:: Required actions ::
(a) List every person the mailing-list thread names as having written a message, each only once.
(b) Answer these questions about the mailing-list thread:
(i) What time zone offset appears with the message by Jorge Arellano Cid?
(ii) What did the writer add while attempting simplifications?
(iii) What kind of scanner is the writer now considering?

:: Text excerpt ::
————

On Mon, Mar 02, 2009 at 01:06:52PM -0300, Jorge Arellano Cid wrote:
On Sun, Mar 01, 2009 at 12:31:18PM +0100, Hofmann Johannes wrote:
On Sat, Feb 28, 2009 at 12:22:32AM +0100, Hofmann Johannes wrote:
On Fri, Feb 27, 2009 at 07:06:27PM +0100, Hofmann Johannes wrote:
On Fri, Feb 27, 2009 at 03:29:55PM +0000, corvid wrote:
On Fri, Feb 27, 2009 at 02:26:03PM +0000, corvid wrote: > > Committed. I hoped to be able to make that code a bit shorter, but > > could not find a reasonable solution... > > Yeah. In any case, it's just going to get worse/rearranged again > for negative numbers...
Exactly. I started my simplification attempts, added negative number support - and blew it all up :) I'm really considering a flex based scanner now. What do you think?

————

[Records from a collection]
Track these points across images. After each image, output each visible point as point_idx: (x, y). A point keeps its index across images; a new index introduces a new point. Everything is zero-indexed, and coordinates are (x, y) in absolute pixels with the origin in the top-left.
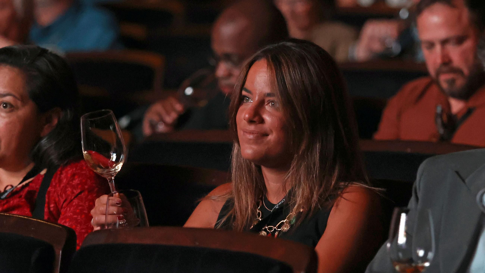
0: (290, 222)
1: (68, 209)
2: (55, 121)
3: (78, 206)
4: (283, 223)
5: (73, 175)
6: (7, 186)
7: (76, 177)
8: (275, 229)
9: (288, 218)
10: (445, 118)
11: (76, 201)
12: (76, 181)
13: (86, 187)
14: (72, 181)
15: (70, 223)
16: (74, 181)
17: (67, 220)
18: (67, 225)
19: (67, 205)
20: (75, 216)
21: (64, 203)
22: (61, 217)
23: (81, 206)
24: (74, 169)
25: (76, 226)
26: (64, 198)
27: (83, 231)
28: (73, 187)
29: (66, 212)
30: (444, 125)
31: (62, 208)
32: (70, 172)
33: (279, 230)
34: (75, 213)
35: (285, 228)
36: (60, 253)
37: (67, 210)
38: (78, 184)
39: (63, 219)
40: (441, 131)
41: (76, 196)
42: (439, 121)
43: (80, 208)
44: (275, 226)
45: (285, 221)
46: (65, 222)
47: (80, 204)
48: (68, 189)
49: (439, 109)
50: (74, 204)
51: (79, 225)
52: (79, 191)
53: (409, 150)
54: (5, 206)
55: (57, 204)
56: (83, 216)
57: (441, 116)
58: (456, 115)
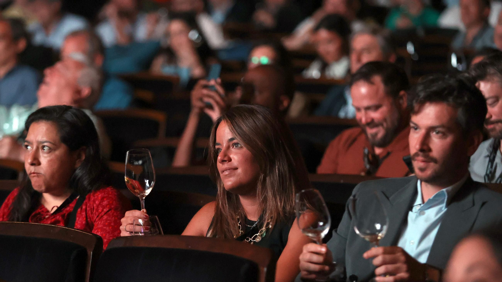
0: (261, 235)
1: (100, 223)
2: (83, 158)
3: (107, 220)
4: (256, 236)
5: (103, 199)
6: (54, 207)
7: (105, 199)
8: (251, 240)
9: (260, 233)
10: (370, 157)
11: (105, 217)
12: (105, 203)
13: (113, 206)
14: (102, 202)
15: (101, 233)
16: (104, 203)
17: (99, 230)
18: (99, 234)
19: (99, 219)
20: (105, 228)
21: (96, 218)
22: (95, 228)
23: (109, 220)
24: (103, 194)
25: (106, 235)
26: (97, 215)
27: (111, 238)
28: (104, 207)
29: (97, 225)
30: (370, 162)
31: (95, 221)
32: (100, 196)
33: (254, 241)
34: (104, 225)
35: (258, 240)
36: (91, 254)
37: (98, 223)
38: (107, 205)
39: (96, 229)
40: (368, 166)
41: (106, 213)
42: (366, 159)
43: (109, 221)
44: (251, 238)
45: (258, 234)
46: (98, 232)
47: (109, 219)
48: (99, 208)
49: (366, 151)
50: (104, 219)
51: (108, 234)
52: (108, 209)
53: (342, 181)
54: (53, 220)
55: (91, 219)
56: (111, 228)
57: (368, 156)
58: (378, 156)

————

:: Answers for the exercise ::
(a)
Jorge Arellano Cid
Hofmann Johannes
corvid

(b)
(i) -0300
(ii) Negative number support
(iii) A flex based scanner